DOT Issues Favorable Opinion on Skydiving Taxes

USPA 44edit_0.jpg Following a two-year effort by the U.S. Parachute Association, the U.S. Department of Transportation formally responded to a USPA question regarding the efforts of states to tax revenues from skydiving. On December 30, 2013, USPA received an opinion letter from the Office of the DOT General Counsel asserting that the federal Anti-Head Tax Act (AHTA) preempts any state efforts to tax gross receipts on skydiving operations. The AHTA, passed by Congress in 1973, prohibits states or political subdivisions from “… collecting a tax, fee, or other charge … on the gross receipts from … air commerce …” The DOT letter says, “Aircraft operations carrying skydivers fall under the definition of air commerce …” and makes clear that states cannot tax the gross receipts from the retail sales of skydiving operations, no matter whether the state calls it an amusement tax, an entertainment tax or a tax by any other name. The DOT letter even rebuts one state’s assertion that it was taxing the skydiver’s freefall, not the airplane ride to altitude. The DOT notes that states are permitted to collect taxes on revenues derived from the sale of ancillary goods or services, such as DVDs of first skydives or T-shirts.
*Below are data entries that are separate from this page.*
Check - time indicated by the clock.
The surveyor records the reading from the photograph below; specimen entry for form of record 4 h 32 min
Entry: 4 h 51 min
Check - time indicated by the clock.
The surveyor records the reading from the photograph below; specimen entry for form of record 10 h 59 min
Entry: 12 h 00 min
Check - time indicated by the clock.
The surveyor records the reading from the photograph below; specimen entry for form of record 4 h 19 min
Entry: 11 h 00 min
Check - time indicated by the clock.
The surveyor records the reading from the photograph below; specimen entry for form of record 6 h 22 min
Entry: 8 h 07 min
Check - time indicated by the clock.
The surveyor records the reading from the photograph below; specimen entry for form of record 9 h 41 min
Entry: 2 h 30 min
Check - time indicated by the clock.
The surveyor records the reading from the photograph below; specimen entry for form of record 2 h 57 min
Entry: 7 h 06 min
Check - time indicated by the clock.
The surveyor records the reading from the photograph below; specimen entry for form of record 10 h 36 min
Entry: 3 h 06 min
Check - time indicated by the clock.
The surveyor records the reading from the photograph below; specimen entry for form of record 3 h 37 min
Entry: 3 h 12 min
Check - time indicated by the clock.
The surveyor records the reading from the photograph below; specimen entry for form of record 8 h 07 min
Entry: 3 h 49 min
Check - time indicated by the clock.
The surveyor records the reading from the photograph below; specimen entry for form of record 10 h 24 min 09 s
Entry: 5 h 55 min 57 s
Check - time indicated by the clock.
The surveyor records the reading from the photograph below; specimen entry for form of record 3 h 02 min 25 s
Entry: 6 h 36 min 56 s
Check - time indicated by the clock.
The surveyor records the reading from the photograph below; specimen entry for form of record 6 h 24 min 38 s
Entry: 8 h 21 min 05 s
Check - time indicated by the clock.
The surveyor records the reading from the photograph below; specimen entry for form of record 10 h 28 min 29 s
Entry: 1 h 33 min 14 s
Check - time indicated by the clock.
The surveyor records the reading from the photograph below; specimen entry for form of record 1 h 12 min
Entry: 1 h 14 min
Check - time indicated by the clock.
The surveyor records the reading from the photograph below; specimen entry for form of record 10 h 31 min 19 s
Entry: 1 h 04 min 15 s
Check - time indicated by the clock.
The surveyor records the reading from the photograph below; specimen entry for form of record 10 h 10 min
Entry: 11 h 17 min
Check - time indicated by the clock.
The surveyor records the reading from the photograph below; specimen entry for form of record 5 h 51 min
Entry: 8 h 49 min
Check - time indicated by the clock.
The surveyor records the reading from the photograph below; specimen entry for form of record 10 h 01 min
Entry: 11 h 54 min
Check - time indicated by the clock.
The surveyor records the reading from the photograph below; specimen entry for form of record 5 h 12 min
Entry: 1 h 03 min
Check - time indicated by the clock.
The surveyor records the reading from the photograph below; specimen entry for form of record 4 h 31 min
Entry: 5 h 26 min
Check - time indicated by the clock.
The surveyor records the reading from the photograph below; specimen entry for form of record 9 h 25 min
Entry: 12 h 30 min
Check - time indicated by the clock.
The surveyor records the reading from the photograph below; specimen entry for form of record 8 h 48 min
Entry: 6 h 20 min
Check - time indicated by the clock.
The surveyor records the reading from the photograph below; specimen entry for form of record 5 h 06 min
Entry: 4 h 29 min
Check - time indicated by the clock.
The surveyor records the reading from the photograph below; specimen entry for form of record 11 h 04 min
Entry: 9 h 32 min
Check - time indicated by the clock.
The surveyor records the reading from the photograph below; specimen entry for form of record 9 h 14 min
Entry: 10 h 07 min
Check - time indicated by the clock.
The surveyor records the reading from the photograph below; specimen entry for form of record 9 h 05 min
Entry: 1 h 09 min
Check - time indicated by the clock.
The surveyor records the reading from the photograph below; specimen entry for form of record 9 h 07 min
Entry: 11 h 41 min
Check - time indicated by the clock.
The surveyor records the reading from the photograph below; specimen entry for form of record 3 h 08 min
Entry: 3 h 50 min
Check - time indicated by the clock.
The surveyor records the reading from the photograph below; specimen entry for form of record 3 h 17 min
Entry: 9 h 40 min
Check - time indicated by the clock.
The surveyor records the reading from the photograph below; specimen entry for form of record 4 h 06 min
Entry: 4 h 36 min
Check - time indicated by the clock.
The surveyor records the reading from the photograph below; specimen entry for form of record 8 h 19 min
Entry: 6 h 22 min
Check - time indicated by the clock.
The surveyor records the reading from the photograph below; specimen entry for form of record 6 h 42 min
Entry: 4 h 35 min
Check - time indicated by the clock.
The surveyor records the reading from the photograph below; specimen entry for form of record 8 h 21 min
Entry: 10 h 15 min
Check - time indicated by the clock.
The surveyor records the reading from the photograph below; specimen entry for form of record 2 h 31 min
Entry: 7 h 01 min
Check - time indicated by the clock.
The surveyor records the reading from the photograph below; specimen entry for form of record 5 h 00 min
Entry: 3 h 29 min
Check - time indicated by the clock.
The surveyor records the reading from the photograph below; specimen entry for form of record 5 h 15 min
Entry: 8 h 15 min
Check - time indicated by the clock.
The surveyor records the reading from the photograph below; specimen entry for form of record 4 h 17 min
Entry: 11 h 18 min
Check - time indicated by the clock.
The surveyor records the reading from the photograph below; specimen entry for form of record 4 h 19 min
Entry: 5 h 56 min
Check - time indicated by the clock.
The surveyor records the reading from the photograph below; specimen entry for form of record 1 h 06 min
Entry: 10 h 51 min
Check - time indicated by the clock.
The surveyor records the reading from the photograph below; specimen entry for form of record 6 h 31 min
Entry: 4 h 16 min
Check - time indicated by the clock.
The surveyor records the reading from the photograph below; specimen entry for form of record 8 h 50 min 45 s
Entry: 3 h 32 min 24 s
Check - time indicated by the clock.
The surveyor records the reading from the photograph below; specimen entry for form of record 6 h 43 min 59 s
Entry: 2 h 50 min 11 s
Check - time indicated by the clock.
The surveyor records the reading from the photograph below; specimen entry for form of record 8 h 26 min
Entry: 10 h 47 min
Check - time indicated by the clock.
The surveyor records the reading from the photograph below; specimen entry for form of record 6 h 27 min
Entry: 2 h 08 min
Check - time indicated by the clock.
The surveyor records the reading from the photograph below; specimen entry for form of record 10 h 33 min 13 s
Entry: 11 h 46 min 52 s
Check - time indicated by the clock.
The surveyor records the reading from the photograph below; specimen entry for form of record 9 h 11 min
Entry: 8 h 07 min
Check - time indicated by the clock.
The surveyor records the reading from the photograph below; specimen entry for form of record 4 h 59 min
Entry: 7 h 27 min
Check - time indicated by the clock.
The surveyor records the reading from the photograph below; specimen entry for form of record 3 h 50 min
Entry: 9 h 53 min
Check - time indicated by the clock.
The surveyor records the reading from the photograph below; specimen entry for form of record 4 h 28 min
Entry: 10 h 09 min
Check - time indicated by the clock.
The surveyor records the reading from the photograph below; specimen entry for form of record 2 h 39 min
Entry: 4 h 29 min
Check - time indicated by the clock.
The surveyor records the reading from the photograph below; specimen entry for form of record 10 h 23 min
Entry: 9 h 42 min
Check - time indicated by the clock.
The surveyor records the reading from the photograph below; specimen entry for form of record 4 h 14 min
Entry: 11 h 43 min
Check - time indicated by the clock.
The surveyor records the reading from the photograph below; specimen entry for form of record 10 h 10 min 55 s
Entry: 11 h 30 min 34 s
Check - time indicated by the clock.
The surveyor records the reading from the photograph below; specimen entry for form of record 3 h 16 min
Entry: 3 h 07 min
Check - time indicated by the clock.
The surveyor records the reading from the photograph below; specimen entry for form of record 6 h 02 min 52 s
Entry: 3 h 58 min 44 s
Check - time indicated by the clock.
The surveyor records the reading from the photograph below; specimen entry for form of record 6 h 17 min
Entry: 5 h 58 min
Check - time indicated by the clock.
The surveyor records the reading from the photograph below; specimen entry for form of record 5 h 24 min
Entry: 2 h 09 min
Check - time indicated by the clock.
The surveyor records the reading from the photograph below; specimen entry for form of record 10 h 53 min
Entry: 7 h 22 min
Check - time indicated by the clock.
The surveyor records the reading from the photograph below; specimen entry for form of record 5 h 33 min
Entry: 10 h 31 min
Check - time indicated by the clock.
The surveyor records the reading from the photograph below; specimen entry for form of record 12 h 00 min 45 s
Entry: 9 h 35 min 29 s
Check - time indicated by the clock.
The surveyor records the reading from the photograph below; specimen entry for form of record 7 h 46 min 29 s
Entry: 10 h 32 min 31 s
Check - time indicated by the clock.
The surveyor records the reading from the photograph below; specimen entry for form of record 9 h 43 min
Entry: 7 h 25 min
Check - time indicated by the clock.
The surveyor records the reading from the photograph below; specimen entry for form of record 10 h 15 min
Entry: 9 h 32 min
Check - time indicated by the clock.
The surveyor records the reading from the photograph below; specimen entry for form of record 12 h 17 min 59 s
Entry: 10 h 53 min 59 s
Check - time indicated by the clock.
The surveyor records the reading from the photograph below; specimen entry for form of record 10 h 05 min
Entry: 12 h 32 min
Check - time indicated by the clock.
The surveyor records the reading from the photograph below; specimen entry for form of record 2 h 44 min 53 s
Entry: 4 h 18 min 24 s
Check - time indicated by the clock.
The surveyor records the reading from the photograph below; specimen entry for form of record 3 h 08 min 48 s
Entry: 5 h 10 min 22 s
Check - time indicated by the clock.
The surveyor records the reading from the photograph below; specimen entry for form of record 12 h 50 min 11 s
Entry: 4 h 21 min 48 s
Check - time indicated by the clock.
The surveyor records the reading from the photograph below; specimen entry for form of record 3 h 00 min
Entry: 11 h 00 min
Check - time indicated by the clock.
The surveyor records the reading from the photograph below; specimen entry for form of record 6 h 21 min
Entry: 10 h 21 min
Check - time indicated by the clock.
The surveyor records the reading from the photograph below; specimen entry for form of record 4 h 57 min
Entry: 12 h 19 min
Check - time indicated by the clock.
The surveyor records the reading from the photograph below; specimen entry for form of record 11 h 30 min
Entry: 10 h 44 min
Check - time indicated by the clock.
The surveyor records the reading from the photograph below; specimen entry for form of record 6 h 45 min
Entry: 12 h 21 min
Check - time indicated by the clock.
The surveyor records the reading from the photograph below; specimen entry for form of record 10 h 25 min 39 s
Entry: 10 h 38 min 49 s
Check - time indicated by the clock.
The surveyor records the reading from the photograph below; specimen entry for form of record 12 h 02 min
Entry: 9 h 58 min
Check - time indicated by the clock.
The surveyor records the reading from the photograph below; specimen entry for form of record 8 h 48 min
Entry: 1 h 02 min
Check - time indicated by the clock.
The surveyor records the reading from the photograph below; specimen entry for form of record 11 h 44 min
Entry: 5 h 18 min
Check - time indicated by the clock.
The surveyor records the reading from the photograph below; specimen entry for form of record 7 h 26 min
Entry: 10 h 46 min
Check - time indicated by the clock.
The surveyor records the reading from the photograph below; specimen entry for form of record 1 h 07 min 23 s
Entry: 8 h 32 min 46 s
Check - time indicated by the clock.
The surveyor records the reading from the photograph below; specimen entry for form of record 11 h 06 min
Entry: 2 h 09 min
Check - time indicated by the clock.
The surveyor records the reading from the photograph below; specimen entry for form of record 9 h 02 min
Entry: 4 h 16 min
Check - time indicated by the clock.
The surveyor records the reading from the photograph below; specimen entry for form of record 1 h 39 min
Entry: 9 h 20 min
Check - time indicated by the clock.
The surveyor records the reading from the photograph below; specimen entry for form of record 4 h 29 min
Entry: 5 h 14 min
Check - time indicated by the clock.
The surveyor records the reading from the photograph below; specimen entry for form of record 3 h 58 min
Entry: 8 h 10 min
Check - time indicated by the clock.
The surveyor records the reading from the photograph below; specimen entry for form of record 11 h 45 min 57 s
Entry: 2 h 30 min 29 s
By early 2012, a growing number of skydiving businesses were being audited by state departments of revenue, which were presenting the skydiving companies with tax bills for back taxes that states impose on other retail service businesses. USPA recruited a legal team to research and draft a position paper telling state departments of revenue that federal law preempts any state taxation of skydiving. However, many state officials dismissed the USPA position paper as simply the opinion of a skydiving association. Now the U.S. DOT has issued an official federal opinion, which states cannot ignore. “As the DOT affirms, states and other political subdivisions may not tax businesses engaged in air commerce, including skydiving businesses,” said USPA Executive Director Ed Scott. “This DOT letter should end states’ efforts that are contrary to federal law.”